**Problem details:** Which of the lines below contain the string "labels"? Copy each one.
*** Block opens ***
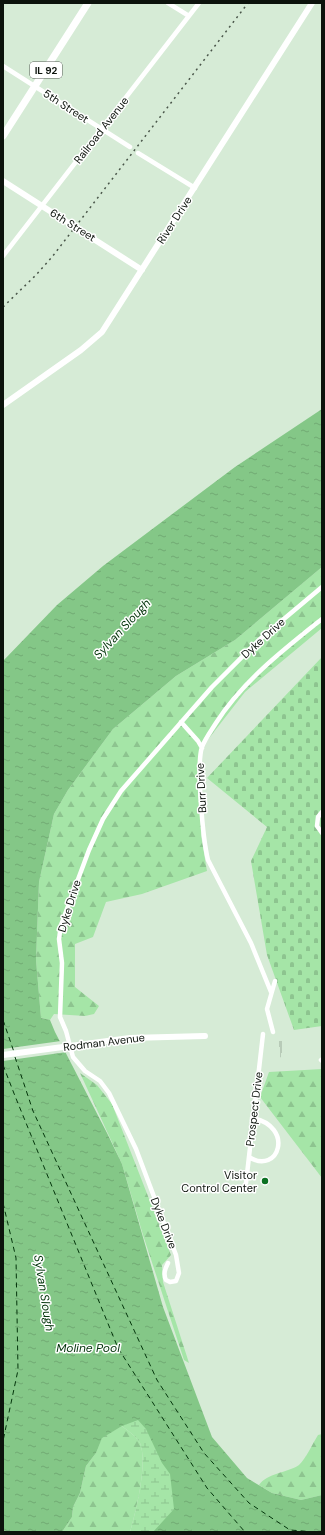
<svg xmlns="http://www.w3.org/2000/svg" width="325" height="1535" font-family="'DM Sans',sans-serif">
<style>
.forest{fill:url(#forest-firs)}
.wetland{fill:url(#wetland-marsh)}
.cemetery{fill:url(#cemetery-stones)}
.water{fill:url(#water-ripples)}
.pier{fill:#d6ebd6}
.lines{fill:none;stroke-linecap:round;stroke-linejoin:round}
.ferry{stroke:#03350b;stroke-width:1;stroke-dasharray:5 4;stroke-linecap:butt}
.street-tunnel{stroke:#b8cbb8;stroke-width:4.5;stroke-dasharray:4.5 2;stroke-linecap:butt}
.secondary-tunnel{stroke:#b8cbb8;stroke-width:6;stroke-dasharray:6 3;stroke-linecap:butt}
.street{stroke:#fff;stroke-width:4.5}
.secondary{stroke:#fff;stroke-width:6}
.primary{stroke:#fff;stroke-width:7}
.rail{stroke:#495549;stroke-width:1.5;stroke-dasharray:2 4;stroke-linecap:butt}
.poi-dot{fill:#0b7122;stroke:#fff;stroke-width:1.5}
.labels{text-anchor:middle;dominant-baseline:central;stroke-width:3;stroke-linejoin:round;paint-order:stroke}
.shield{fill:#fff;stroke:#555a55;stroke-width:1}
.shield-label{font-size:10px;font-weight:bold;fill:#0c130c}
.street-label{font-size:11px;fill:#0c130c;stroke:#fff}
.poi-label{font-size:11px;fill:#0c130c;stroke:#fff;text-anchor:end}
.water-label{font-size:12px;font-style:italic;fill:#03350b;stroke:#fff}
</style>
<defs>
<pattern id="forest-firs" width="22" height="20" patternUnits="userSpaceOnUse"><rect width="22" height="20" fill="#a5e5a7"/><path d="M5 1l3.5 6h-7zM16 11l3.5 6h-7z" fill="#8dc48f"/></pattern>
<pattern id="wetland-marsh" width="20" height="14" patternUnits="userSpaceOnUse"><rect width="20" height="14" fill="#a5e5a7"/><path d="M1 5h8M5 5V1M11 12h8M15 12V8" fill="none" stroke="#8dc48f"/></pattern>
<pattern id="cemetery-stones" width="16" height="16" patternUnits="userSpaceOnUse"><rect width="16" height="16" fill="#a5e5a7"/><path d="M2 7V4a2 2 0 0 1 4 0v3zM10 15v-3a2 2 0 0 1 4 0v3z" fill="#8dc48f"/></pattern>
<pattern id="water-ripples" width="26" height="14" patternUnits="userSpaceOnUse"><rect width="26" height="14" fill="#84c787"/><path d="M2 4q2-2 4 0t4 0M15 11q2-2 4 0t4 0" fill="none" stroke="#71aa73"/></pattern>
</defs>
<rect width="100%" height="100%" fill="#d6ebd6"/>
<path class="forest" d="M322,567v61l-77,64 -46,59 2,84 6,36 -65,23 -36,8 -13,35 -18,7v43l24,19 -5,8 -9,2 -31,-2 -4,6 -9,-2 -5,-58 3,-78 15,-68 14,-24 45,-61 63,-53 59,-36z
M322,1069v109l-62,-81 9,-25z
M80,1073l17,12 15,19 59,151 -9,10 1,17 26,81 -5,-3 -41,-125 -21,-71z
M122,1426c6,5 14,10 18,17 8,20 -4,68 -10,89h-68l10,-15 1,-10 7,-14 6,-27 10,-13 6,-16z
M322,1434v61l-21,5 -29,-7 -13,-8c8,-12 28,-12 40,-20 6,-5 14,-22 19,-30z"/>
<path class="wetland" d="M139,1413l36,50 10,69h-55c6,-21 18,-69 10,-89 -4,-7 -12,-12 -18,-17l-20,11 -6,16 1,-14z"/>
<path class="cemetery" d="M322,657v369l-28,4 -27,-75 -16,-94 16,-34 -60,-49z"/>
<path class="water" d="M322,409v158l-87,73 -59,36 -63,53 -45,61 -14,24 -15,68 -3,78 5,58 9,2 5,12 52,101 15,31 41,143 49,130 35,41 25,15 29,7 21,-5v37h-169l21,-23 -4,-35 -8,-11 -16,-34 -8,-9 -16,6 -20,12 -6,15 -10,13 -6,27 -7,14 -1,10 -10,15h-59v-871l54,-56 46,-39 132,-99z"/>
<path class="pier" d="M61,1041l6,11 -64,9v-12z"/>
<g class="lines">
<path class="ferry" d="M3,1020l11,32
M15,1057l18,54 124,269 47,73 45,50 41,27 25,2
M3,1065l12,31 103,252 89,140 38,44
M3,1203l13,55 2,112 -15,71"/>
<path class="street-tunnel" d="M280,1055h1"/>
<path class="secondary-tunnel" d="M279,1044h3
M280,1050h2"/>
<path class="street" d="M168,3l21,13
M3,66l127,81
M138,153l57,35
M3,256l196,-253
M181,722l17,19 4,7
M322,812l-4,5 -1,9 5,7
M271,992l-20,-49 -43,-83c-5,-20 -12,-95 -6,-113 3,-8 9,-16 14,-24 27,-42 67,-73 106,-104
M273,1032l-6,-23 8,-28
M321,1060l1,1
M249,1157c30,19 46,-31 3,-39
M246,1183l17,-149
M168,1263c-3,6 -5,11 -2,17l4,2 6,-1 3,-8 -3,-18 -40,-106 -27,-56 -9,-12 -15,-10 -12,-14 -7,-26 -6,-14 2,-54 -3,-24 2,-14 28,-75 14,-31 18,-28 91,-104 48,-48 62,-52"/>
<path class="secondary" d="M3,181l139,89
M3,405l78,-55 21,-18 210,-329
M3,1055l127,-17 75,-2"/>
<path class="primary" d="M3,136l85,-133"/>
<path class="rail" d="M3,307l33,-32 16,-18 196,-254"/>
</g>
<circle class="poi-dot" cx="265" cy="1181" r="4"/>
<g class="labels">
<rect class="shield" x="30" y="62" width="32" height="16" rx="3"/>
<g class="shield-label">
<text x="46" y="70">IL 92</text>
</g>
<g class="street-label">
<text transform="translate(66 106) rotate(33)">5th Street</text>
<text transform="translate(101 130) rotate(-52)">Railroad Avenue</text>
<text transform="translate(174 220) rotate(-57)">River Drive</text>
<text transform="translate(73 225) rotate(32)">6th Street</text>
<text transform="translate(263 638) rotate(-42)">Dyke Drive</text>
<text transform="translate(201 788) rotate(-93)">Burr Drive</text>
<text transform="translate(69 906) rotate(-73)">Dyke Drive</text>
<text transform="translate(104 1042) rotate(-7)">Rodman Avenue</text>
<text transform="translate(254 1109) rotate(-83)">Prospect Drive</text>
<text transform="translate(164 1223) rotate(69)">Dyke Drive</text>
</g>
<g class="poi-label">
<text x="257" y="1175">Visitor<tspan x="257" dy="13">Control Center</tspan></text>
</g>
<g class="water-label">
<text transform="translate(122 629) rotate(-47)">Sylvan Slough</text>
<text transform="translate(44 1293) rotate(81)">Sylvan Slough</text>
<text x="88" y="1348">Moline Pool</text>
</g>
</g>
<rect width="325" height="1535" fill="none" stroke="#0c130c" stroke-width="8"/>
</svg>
*** Block closes ***
**Exercise answer:**
.labels{text-anchor:middle;dominant-baseline:central;stroke-width:3;stroke-linejoin:round;paint-order:stroke}
<g class="labels">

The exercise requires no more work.